▶ Prompt: Beginning with the line below that contains "table_cell [917, 766, 998, 784]" and ending with the line that contains "table_cell [1308, 746, 1359, 764]", copy every line exactly. Copy nothing else.

[[ Working data, beginning ]]

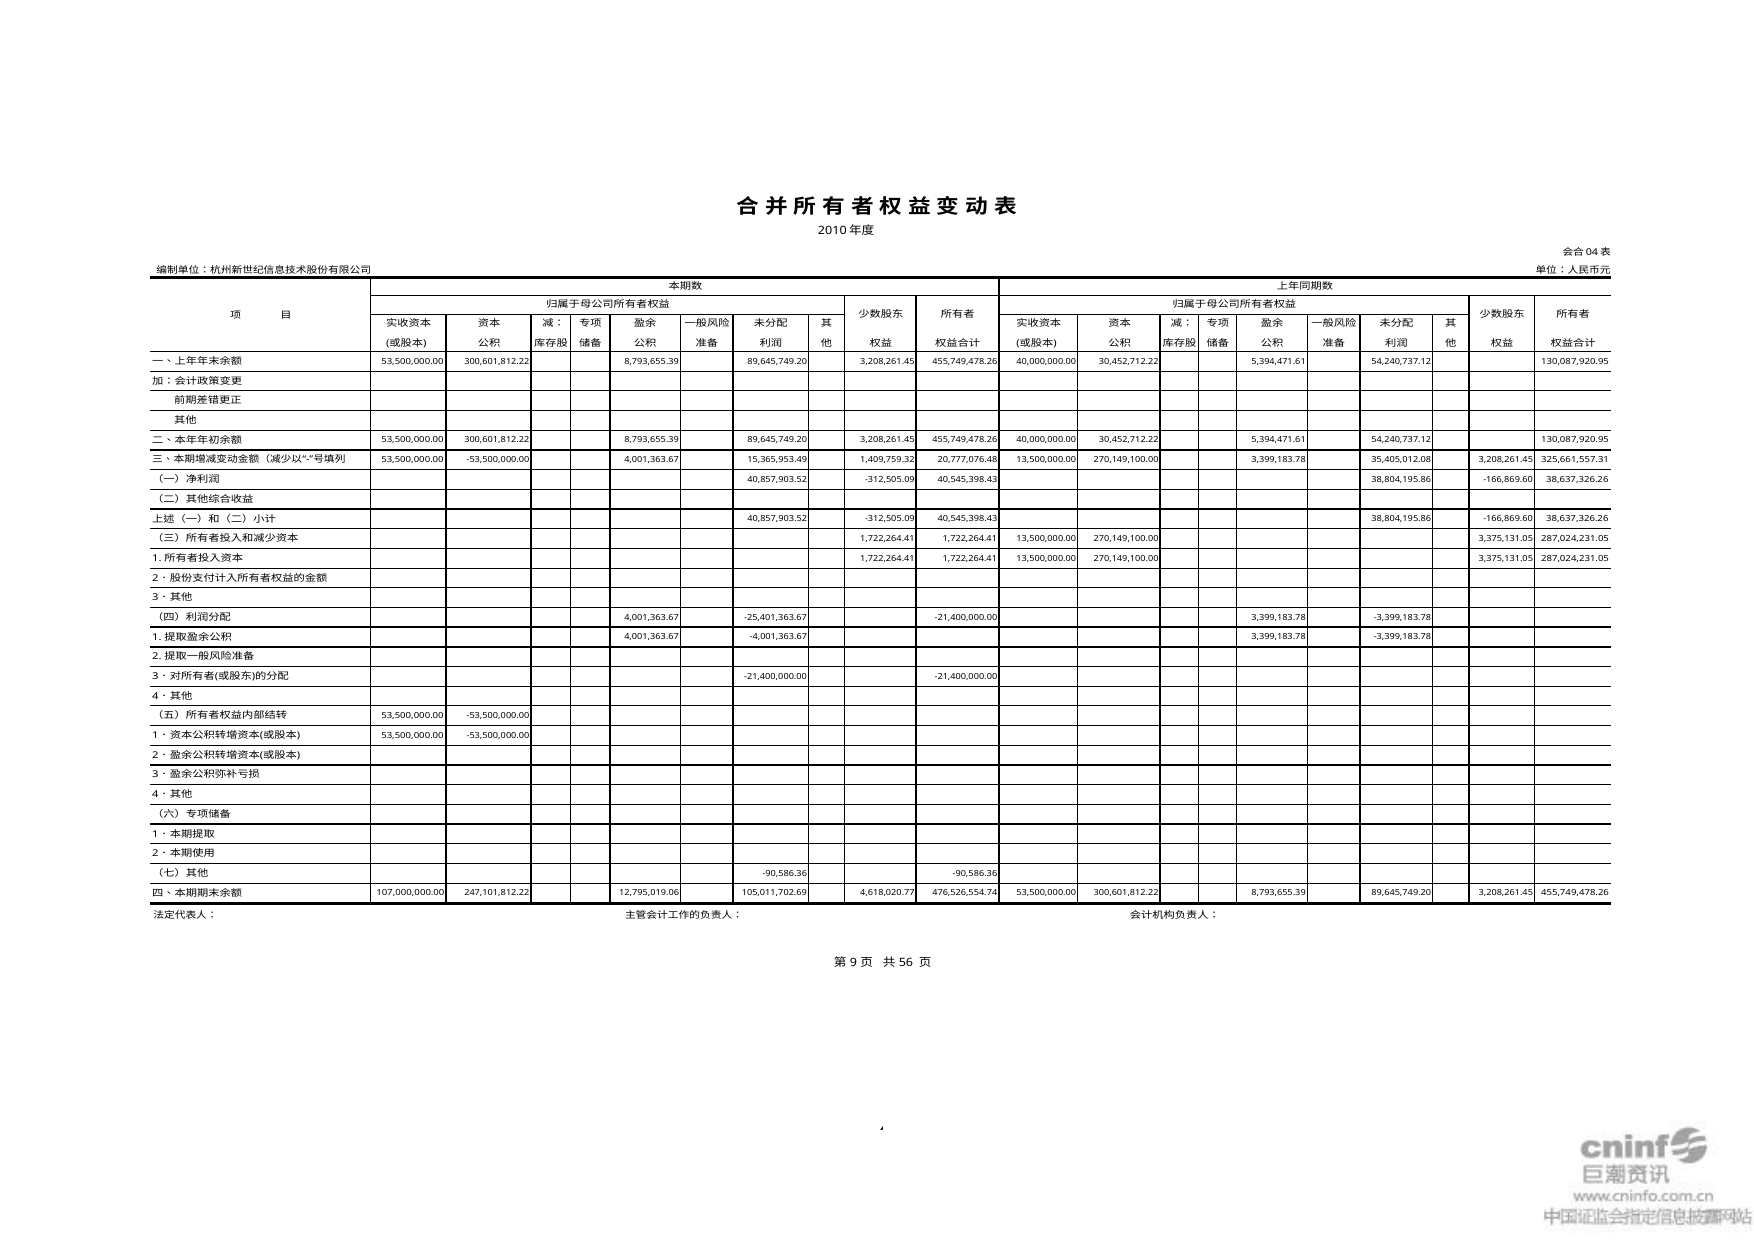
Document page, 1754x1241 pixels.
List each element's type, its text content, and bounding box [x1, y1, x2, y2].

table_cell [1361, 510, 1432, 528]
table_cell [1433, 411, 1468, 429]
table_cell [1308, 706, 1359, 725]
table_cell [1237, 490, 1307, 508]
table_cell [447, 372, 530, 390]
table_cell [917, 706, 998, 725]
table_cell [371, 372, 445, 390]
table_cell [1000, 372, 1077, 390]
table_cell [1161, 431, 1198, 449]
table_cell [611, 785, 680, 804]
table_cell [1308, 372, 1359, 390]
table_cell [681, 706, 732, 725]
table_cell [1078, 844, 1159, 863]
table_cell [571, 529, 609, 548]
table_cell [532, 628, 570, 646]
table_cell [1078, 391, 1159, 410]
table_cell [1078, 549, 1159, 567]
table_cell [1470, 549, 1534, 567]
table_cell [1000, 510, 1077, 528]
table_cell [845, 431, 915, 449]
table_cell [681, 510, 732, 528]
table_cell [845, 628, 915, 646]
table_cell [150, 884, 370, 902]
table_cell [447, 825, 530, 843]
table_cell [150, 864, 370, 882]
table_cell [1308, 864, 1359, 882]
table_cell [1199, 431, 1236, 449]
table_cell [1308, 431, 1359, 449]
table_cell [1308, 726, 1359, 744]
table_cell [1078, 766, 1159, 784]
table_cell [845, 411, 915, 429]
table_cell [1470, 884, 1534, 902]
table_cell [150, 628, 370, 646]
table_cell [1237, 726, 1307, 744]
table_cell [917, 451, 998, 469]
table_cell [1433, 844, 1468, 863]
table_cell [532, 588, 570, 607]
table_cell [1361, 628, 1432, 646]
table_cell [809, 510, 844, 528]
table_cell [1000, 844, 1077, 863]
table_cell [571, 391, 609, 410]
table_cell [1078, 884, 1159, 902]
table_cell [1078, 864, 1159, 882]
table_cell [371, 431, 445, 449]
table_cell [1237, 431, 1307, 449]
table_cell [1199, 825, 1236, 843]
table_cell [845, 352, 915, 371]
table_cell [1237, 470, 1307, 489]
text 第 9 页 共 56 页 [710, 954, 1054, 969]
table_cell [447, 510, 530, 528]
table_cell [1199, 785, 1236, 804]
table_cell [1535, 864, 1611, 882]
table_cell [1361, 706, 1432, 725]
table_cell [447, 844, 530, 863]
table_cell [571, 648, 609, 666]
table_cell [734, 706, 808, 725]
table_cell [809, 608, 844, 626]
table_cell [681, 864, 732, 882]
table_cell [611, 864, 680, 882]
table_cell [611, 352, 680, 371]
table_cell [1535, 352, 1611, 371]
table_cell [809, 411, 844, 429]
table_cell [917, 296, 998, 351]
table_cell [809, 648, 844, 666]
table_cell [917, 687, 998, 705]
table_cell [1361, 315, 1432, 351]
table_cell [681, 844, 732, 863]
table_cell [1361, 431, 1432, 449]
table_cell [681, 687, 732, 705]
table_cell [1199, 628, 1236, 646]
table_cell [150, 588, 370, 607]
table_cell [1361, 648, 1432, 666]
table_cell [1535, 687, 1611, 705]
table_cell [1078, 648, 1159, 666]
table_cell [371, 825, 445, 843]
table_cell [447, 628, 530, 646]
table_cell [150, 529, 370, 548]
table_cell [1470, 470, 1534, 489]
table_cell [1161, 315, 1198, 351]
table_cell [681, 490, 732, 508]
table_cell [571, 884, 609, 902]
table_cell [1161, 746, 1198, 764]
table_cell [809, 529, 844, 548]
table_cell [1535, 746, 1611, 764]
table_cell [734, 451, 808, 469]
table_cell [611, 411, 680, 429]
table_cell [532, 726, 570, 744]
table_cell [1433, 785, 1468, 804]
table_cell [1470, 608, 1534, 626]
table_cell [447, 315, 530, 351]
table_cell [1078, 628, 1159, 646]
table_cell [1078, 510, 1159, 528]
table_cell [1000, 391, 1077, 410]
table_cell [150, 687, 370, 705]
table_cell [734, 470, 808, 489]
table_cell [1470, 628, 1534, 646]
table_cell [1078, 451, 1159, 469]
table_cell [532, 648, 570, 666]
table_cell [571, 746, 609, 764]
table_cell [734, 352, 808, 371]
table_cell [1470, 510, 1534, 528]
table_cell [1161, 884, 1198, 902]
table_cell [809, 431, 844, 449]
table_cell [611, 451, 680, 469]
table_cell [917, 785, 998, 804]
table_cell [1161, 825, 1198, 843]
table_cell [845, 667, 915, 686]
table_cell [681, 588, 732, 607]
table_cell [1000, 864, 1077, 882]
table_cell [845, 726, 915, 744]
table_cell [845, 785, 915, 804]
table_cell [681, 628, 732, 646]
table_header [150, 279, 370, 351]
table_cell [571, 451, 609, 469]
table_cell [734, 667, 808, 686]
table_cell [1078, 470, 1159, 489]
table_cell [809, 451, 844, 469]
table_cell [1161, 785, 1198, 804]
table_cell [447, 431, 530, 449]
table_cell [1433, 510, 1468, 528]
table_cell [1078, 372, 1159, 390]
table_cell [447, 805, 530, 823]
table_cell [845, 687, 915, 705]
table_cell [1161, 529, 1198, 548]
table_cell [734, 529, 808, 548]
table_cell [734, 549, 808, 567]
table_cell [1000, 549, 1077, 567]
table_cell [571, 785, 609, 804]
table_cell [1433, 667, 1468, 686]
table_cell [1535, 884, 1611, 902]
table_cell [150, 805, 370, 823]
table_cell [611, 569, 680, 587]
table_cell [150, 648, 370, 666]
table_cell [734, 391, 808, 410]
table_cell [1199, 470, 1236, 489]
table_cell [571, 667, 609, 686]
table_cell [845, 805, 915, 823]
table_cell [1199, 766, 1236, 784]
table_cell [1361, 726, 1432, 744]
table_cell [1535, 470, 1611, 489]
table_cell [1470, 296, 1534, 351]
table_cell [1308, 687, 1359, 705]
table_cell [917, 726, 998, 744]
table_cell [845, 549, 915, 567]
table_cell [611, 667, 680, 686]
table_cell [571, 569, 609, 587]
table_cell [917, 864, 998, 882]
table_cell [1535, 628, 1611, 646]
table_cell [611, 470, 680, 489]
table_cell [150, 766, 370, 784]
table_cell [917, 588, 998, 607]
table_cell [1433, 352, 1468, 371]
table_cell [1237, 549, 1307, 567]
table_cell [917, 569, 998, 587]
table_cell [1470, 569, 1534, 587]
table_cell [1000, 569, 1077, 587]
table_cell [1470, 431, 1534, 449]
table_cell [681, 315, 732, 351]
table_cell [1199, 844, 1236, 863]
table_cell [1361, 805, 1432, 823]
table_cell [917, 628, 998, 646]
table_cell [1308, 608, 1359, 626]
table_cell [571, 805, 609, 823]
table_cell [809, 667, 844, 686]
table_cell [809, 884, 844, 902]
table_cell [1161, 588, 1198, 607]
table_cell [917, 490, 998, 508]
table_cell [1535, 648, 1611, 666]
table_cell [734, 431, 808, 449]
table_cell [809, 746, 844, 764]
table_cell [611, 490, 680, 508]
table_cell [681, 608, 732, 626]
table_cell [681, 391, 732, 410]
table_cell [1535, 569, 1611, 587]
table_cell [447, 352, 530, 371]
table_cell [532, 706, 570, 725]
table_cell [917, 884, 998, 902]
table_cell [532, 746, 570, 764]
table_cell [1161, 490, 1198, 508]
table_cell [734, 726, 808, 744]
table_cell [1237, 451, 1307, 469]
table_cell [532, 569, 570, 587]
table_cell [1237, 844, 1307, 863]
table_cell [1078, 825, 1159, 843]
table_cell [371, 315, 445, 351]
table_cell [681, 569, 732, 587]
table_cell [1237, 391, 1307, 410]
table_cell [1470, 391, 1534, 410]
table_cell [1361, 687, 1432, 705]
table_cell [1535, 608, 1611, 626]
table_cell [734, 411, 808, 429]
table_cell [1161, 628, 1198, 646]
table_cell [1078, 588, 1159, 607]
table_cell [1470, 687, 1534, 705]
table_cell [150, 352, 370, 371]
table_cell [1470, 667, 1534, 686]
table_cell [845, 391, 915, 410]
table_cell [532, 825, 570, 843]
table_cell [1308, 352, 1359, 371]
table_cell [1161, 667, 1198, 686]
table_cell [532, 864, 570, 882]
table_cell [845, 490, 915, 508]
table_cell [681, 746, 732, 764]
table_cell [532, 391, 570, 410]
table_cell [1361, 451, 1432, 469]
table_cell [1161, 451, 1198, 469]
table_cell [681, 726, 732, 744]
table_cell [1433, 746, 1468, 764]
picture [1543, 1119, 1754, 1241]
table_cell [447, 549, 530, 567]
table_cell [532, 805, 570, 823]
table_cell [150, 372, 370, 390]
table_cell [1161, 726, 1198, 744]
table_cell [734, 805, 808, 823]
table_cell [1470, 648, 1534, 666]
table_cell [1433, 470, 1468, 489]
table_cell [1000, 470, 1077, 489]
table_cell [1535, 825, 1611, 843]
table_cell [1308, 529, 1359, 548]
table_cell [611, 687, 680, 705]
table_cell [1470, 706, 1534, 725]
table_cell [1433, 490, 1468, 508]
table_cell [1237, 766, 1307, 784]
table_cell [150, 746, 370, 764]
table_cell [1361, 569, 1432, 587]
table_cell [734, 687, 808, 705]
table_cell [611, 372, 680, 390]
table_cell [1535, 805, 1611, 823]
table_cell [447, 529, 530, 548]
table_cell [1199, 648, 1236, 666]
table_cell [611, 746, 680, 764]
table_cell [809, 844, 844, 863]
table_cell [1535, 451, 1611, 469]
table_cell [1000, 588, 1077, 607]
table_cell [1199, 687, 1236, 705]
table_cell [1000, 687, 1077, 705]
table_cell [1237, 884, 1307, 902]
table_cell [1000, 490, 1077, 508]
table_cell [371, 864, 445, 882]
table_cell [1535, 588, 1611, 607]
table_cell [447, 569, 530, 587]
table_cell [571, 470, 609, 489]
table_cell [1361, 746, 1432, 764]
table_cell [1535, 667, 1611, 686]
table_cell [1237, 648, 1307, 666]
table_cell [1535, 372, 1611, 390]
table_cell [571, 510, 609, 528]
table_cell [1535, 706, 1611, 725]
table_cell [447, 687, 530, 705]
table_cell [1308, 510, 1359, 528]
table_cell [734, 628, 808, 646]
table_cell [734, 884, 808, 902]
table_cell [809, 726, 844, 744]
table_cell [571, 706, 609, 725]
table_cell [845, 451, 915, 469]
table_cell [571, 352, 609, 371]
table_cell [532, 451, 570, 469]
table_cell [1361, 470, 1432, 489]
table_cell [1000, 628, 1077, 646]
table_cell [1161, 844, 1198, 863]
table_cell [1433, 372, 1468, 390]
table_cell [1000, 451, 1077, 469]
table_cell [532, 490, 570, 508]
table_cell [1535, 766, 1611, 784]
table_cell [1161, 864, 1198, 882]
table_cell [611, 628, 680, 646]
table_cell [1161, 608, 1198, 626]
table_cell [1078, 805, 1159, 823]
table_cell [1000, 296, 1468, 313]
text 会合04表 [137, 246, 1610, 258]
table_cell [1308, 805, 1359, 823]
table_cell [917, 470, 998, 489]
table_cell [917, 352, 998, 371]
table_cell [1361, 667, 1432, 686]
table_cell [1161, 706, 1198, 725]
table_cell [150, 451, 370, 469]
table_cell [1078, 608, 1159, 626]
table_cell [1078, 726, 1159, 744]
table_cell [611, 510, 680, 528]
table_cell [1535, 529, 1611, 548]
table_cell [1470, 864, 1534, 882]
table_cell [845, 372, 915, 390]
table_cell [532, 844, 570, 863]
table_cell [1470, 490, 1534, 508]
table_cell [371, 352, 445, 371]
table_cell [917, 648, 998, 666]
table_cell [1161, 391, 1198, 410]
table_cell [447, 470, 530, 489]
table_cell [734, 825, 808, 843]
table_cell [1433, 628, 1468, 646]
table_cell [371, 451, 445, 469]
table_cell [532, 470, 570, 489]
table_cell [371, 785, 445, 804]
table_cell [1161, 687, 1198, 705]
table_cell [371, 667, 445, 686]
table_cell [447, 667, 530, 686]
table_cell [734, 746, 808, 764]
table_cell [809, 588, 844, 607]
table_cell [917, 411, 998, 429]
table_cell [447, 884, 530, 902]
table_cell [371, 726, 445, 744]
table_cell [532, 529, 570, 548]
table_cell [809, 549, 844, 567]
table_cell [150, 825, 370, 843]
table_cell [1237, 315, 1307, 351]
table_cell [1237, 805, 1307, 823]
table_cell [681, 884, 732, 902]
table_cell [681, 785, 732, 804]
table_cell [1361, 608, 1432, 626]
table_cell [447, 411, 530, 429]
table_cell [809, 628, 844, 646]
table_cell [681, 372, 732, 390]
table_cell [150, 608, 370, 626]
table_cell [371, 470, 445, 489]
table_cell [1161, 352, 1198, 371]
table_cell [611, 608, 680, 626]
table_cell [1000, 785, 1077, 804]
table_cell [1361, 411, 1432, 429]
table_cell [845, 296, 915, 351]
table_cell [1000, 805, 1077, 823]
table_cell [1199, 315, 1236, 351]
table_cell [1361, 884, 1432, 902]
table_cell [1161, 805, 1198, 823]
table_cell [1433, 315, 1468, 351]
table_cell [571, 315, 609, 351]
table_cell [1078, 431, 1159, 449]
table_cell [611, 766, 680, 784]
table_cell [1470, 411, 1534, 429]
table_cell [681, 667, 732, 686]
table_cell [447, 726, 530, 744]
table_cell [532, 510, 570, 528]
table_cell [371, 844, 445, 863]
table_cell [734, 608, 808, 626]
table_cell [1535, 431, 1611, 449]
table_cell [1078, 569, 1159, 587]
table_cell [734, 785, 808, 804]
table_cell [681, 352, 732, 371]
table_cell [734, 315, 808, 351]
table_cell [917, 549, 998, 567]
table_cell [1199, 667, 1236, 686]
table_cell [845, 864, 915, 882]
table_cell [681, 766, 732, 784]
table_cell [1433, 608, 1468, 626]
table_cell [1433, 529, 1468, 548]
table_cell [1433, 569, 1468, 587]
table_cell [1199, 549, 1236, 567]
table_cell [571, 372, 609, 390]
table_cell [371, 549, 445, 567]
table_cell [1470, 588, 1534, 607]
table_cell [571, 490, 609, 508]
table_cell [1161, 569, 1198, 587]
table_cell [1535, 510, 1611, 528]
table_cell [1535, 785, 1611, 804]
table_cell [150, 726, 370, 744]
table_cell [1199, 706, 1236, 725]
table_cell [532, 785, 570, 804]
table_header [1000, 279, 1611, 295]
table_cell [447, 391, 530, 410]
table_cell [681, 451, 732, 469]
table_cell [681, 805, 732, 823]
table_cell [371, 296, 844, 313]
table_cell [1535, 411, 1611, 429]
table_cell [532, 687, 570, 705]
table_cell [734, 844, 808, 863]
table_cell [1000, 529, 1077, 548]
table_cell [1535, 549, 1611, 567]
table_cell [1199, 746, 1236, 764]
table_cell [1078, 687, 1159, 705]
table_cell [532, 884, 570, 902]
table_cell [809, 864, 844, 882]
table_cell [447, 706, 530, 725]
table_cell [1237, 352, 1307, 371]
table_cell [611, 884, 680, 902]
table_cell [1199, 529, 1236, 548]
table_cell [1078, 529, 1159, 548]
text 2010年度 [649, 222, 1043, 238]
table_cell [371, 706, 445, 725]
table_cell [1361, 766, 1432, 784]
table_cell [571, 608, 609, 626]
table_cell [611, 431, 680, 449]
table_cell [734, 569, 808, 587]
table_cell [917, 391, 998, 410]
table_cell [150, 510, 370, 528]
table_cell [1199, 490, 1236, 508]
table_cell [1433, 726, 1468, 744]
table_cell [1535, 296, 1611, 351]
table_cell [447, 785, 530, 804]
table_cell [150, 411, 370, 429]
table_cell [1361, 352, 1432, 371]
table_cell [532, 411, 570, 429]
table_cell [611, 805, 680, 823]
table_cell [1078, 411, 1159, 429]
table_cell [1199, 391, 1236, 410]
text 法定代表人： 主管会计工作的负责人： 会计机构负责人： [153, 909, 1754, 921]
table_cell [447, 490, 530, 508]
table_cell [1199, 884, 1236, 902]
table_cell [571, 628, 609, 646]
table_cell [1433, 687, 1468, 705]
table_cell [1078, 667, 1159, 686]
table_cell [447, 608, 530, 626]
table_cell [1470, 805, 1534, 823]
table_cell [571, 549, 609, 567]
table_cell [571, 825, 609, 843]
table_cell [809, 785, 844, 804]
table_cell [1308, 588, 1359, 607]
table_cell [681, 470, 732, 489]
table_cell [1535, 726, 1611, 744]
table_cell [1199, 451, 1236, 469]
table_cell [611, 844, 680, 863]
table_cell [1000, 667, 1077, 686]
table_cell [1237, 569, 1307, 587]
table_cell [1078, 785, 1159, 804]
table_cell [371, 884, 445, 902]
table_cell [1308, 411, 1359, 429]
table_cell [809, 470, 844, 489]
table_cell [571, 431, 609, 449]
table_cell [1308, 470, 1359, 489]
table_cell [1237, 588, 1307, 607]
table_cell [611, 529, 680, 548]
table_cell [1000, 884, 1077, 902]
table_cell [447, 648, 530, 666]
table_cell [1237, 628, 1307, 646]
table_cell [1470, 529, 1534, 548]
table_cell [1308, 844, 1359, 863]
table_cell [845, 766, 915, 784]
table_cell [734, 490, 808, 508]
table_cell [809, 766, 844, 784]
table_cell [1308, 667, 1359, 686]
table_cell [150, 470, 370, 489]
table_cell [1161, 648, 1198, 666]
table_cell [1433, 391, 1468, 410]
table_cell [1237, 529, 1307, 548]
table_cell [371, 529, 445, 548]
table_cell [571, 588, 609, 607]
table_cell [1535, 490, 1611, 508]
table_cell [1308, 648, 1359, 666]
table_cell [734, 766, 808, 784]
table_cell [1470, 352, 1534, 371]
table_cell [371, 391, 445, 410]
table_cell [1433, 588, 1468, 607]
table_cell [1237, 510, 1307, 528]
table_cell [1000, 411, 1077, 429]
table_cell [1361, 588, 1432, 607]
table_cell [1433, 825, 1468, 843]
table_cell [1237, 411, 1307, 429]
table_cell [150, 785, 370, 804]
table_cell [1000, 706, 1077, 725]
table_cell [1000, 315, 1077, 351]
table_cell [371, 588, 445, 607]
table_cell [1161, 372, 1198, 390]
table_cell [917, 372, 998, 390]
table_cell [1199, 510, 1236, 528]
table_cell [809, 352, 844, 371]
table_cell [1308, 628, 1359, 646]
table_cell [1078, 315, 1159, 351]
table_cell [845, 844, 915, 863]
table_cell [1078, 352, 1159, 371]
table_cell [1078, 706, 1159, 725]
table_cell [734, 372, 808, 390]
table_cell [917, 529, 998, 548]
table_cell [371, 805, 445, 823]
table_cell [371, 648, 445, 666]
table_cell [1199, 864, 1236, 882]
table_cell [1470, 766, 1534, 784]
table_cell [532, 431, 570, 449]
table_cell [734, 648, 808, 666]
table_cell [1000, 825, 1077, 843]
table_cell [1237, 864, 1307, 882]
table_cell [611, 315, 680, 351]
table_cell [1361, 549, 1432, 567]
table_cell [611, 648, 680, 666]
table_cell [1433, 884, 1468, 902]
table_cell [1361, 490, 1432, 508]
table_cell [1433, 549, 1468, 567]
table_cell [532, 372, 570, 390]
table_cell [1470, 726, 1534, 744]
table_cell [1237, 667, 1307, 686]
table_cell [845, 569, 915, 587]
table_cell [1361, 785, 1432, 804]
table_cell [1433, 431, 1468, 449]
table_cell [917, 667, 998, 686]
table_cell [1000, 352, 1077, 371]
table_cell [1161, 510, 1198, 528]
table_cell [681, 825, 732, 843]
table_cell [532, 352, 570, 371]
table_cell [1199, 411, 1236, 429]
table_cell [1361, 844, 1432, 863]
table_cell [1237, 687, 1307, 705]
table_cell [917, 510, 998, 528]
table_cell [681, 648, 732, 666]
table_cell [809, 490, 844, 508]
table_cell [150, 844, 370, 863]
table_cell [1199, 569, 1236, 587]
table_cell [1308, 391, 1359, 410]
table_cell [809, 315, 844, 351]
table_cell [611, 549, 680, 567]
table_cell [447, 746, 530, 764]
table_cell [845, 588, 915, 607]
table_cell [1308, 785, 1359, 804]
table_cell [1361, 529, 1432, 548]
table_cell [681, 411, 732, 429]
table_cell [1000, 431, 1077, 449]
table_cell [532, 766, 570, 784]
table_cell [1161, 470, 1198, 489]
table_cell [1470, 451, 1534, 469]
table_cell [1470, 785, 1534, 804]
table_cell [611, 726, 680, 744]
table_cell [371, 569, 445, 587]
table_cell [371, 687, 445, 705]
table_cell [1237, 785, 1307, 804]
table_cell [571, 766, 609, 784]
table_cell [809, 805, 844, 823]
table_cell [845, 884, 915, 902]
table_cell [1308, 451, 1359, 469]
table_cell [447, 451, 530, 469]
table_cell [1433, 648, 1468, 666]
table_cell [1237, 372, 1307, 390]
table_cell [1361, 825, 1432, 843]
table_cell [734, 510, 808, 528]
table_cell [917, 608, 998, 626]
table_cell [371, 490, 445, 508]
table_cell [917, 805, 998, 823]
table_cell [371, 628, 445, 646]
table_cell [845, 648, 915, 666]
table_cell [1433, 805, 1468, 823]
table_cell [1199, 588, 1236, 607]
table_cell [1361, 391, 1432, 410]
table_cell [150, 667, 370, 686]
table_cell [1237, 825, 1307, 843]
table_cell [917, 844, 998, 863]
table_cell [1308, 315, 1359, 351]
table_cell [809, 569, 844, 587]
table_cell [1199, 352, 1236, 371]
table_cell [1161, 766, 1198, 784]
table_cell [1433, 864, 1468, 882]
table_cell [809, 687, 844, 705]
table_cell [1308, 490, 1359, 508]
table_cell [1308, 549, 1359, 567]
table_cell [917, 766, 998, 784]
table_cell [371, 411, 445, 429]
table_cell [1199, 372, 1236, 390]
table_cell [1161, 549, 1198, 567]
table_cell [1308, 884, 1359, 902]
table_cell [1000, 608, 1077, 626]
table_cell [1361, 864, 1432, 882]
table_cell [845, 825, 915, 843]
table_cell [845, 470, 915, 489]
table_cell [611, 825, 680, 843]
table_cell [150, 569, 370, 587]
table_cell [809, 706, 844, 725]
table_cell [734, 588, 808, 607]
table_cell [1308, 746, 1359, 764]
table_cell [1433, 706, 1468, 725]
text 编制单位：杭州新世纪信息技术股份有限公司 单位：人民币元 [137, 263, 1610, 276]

[[ Working data, end ]]

▶ Exercise output:
table_cell [917, 766, 998, 784]
table_cell [371, 411, 445, 429]
table_cell [1199, 372, 1236, 390]
table_cell [1161, 549, 1198, 567]
table_cell [1308, 884, 1359, 902]
table_cell [1000, 608, 1077, 626]
table_cell [1361, 864, 1432, 882]
table_cell [845, 825, 915, 843]
table_cell [845, 470, 915, 489]
table_cell [611, 825, 680, 843]
table_cell [150, 569, 370, 587]
table_cell [809, 706, 844, 725]
table_cell [734, 588, 808, 607]
table_cell [1308, 746, 1359, 764]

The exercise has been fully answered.